Thursday, August 28

Well I have some good news.  I finally feel like Mike and I are back on track.  I don't know how or why, but something just clicked and it feels like the slump is over.  Maybe I just needed to feel like I could say things and I do now.  I don't like biting my tongue, it feels like lying.  With Mike at least.

So things are good.  I'm super tired.  I've been relying on caffeine all day for a while now, but I drink tea into the night and then I can't get to sleep.  So I need more caffeine the next day, and the cycle continues.  Drinking a fuzzy navel tonight, so I'll be asleep shortly.

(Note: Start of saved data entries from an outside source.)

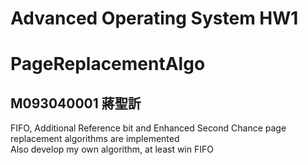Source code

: # Advanced Operating System HW1
# PageReplacementAlgo
## M093040001 蔣聖訢
FIFO, Additional Reference bit and Enhanced Second Chance page replacement algorithms are implemented  
Also develop my own algorithm, at least win FIFO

Mike and I joined a gym today.  I said something the other night about trying to start going to the Y again.  Rachel is old enough now that she can go without freaking out, and Spencer is always up for playing with new toys.  So yesterday, I went to check out this new gym instead of the new Y.  I really liked it.  I called Mike and he stopped by on his way home from work and really liked it too.  I checked out two other gyms this morning, just to be sure.  Gawd, they were awful.  Really awful.  I guess they hit their niches, but the guy at the hips/trendy place told me how much every machine cost practically.  I don't want to buy it and expensive doesn't always mean good.  But that's their niche.  The other was next to a Wal-Mart.  And it fit in there perfectly :oP.  So we went with the first and signed up today.  The kids were at 3 different child watch centers, one twice.  They did well though.  

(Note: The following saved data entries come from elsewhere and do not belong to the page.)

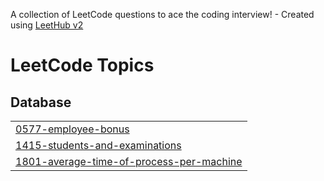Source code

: A collection of LeetCode questions to ace the coding interview! - Created using [LeetHub v2](https://github.com/arunbhardwaj/LeetHub-2.0)
<!---LeetCode Topics Start-->
# LeetCode Topics
## Database
|  |
| ------- |
| [0577-employee-bonus](https://github.com/Harshinibattula/Leetcode-SQL-/tree/master/0577-employee-bonus) |
| [1415-students-and-examinations](https://github.com/Harshinibattula/Leetcode-SQL-/tree/master/1415-students-and-examinations) |
| [1801-average-time-of-process-per-machine](https://github.com/Harshinibattula/Leetcode-SQL-/tree/master/1801-average-time-of-process-per-machine) |
<!---LeetCode Topics End-->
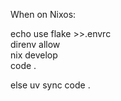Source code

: When on Nixos:

echo use flake >>.envrc  
direnv allow  
nix develop  
code .  

else
uv sync
code .
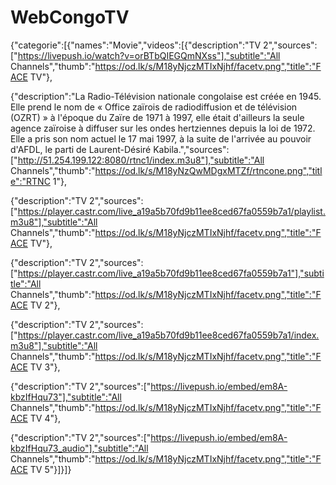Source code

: # WebCongoTV
{"categorie":[{"names":"Movie","videos":[{"description":"TV 2","sources":["https://livepush.io/watch?v=orBTbQIEGQmNXss"],"subtitle":"All Channels","thumb":"https://od.lk/s/M18yNjczMTIxNjhf/facetv.png","title":"FACE TV"},

{"description":"La Radio-Télévision nationale congolaise est créée en 1945. Elle prend le nom de « Office zaïrois de radiodiffusion et de télévision (OZRT) » à l'époque du Zaïre de 1971 à 1997, elle était d'ailleurs la seule agence zaïroise à diffuser sur les ondes hertziennes depuis la loi de 1972. Elle a pris son nom actuel le 17 mai 1997, à la suite de l'arrivée au pouvoir d'AFDL, le parti de Laurent-Désiré Kabila.","sources":["http://51.254.199.122:8080/rtnc1/index.m3u8"],"subtitle":"All Channels","thumb":"https://od.lk/s/M18yNzQwMDgxMTZf/rtncone.png","title":"RTNC 1"},

{"description":"TV 2","sources":["https://player.castr.com/live_a19a5b70fd9b11ee8ced67fa0559b7a1/playlist.m3u8"],"subtitle":"All Channels","thumb":"https://od.lk/s/M18yNjczMTIxNjhf/facetv.png","title":"FACE TV"},

{"description":"TV 2","sources":["https://player.castr.com/live_a19a5b70fd9b11ee8ced67fa0559b7a1"],"subtitle":"All Channels","thumb":"https://od.lk/s/M18yNjczMTIxNjhf/facetv.png","title":"FACE TV 2"},

{"description":"TV 2","sources":["https://player.castr.com/live_a19a5b70fd9b11ee8ced67fa0559b7a1/index.m3u8"],"subtitle":"All Channels","thumb":"https://od.lk/s/M18yNjczMTIxNjhf/facetv.png","title":"FACE TV 3"},

{"description":"TV 2","sources":["https://livepush.io/embed/em8A-kbzIfHqu73"],"subtitle":"All Channels","thumb":"https://od.lk/s/M18yNjczMTIxNjhf/facetv.png","title":"FACE TV 4"},

{"description":"TV 2","sources":["https://livepush.io/embed/em8A-kbzIfHqu73_audio"],"subtitle":"All Channels","thumb":"https://od.lk/s/M18yNjczMTIxNjhf/facetv.png","title":"FACE TV 5"}]}]}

Rachel has dropped her morning nap, so that opens up a couple hours in the morning, we can start to go workout before playgroups or whatever plans we have.  Let the weight loss begin lol.

I think that's about it.  Rachel decided that one day of trying to walk was enough, and is back to crawling.  Spencer's speech is coming along, but I think he's getting his two year molars, so he's been up early, not napping long and just in a funk the last few days.  Mike is doing well.  I don't know if I noted it, but the doc took him off the a/d's (finally!!  Thank god!!!) but doubled his anti-anxiety meds.  Whatever he's doing, it's working because Mike seems to be in better moods more often and able to come back to a good mood after something bad happening.  He's also been really involved in the kids, not just being near them, but being with them.

I'm exhausted and off to bed.  Later!